Claude Mauriac cite Le Paysan parvenu de Marivaux :
Quoi qu'il en soit, la conversation entre un vieil officier cultivé et un jeune auteur, telle que nous la fait entendre Marivaux dans cette voiture qui va à Versailles, pourrait se produire, aujourd'hui, encore, entre deux intellectuels d'âges et de formations différents, l'un tenant pour les auteurs rassurants dont il a l'habitude, l'autre pour les recherches nouvelles:

— En vérité, Monsieur, reprit le militaire, je ne sais que vous en dire, je ne suis guère en état d'en juger, ce n'est pas un livre fait pour moi, je suis trop vieux.
— Comment, trop vieux ! reprit le jeune homme.
— Oui, dit l'autre, je crois que dans une grande jeunesse on peut avoir du plaisir à le lire. (…) D'ailleurs je n'ai point vu le dessein de votre livre, je ne sais à quoi il tend, ni quel en est le but.

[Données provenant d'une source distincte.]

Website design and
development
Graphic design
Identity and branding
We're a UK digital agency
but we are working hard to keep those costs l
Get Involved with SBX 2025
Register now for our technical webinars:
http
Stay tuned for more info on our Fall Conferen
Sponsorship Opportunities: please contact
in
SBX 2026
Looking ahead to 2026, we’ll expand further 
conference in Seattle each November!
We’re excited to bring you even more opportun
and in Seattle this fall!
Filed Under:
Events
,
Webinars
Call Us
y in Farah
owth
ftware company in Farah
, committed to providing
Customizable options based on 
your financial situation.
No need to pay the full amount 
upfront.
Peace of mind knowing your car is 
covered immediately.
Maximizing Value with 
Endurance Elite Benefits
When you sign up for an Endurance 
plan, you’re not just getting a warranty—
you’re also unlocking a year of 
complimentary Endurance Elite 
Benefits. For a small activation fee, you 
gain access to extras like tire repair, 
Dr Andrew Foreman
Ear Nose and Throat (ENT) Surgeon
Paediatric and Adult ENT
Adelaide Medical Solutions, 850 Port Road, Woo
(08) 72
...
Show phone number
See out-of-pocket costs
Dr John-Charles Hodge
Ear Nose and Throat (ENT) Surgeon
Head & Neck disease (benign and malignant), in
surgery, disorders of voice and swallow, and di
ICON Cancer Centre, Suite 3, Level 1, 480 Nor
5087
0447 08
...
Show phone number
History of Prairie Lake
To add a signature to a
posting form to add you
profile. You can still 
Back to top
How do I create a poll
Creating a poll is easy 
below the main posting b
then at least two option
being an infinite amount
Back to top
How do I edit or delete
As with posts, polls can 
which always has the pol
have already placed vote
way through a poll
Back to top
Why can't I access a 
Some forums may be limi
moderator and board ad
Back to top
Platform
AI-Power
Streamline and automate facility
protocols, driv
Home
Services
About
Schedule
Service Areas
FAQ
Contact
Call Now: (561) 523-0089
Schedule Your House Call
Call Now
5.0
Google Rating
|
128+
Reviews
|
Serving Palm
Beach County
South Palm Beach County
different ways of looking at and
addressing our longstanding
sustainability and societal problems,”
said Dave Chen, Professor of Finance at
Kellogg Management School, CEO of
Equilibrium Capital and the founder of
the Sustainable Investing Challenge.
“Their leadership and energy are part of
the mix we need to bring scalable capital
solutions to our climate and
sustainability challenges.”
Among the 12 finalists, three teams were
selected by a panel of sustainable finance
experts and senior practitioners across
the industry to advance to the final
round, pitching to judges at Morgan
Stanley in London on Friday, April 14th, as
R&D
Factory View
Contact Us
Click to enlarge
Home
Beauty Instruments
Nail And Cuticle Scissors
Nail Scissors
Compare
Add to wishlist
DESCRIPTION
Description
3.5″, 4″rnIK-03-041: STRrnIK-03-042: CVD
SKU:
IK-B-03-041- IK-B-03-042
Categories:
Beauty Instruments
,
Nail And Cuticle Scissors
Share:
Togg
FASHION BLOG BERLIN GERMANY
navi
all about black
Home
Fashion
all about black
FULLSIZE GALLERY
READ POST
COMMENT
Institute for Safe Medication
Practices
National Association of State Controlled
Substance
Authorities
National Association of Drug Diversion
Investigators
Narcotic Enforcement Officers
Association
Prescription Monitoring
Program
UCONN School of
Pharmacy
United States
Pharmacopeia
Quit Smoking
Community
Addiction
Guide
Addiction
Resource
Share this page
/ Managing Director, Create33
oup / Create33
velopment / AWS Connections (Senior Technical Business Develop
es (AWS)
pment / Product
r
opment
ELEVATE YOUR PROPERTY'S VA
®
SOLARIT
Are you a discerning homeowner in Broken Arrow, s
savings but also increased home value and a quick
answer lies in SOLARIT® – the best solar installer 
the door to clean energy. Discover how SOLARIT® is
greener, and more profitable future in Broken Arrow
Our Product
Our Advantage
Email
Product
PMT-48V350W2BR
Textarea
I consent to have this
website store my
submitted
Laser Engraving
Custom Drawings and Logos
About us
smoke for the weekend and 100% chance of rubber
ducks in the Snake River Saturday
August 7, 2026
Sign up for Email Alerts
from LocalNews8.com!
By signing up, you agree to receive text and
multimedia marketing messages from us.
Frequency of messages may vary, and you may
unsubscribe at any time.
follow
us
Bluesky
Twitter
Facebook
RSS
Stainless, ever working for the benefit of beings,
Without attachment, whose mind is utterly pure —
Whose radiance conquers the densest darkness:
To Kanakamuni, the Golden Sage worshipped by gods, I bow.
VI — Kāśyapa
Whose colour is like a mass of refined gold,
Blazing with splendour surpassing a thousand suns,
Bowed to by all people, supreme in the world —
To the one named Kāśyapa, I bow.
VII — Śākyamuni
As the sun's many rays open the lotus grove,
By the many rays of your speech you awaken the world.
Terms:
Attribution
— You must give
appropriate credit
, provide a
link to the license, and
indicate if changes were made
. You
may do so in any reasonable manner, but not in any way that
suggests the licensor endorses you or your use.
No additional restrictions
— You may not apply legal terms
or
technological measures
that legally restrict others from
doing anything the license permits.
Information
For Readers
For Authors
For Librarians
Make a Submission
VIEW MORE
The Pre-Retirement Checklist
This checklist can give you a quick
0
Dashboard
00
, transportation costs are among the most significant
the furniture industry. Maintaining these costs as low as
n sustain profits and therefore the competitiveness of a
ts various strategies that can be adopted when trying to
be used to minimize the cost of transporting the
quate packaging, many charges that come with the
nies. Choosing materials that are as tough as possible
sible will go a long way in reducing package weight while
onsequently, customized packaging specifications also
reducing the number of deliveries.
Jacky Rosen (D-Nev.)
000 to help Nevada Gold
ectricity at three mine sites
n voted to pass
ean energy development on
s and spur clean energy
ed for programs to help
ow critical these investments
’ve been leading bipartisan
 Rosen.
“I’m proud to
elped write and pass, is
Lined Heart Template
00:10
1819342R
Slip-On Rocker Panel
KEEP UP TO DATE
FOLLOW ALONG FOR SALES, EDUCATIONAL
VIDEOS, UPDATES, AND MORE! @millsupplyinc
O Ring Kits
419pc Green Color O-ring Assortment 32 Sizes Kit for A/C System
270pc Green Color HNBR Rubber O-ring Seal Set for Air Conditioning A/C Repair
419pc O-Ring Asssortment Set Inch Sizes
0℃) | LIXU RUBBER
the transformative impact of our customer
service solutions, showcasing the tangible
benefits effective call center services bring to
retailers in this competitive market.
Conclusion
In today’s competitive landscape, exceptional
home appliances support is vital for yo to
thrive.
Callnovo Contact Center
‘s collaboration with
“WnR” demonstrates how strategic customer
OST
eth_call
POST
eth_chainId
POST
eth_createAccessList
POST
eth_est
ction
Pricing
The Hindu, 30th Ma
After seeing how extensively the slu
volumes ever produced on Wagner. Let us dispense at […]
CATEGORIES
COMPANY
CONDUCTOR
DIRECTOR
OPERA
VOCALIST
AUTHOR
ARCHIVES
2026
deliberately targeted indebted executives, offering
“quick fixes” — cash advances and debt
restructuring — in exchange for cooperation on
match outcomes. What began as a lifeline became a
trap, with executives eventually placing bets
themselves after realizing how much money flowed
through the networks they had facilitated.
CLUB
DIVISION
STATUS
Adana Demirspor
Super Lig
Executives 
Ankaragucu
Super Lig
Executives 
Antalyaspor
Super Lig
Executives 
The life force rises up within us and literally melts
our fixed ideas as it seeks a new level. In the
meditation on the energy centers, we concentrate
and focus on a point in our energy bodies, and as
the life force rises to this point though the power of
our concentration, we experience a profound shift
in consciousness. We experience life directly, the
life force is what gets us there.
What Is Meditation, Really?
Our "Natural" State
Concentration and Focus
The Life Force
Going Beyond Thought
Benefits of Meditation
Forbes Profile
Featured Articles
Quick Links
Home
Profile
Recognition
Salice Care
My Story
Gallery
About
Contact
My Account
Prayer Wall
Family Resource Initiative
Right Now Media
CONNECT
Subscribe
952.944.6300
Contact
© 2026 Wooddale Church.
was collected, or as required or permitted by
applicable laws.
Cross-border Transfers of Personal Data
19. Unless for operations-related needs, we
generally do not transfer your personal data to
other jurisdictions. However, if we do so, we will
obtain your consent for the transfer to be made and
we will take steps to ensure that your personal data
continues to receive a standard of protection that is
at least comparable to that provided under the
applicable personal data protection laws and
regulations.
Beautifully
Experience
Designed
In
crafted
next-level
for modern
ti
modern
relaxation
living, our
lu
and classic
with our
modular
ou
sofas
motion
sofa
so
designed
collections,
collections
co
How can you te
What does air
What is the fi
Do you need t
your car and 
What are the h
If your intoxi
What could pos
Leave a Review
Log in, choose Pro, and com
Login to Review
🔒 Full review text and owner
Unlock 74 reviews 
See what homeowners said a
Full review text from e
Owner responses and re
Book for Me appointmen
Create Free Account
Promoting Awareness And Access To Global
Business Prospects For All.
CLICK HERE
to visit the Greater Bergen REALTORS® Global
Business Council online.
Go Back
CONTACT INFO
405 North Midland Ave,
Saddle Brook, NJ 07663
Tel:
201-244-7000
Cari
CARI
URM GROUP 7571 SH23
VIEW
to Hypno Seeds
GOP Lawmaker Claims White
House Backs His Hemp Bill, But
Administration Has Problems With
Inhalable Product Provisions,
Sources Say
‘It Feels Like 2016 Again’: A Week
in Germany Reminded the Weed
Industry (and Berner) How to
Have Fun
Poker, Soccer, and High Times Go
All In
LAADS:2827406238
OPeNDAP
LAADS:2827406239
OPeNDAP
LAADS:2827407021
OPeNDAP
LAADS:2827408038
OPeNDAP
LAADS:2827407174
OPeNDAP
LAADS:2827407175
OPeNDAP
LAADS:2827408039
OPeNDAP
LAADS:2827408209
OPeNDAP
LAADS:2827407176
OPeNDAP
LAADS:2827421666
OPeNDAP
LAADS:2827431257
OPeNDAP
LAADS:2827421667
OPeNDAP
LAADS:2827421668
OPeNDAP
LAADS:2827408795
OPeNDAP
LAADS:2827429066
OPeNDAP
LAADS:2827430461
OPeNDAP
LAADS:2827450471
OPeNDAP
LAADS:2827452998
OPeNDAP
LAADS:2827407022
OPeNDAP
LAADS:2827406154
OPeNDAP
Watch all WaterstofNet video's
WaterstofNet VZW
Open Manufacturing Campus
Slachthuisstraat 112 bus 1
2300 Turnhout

On dirait que vous ne vous êtes pas donné la peine de chercher les idées, mais que vous avez pris seulement toutes les imaginations qui vous sont venues, ce qui est différent: dans le premier cas, on travaille, on rejette, on choisit; dans le second, on prend ce qui se présente, quelque étrange qu'il soit, et il se présente toujours quelque chose; car je pense que l'esprit fournit toujours bien ou mal.


Dernière phrase où apparaît virtuellement la découverte par Diderot, par Dujardin puis par Joyce, du monologue intérieur…

Claude Mauriac, Le Temps immobile, p.184-185 (19 juin 1970)
C'est étrange, j'aurais plutôt pensé l'inverse : qu'il faut avoir beaucoup lu pour être capable de chercher et apprécier la nouveauté, et que la "grande jeunesse" préfère les récits classiques, structurés. Elle s'impatiente dès qu'elle ne comprend pas, dès qu'elle est mise en difficulté. Il lui manque la patience de la lecture confiante.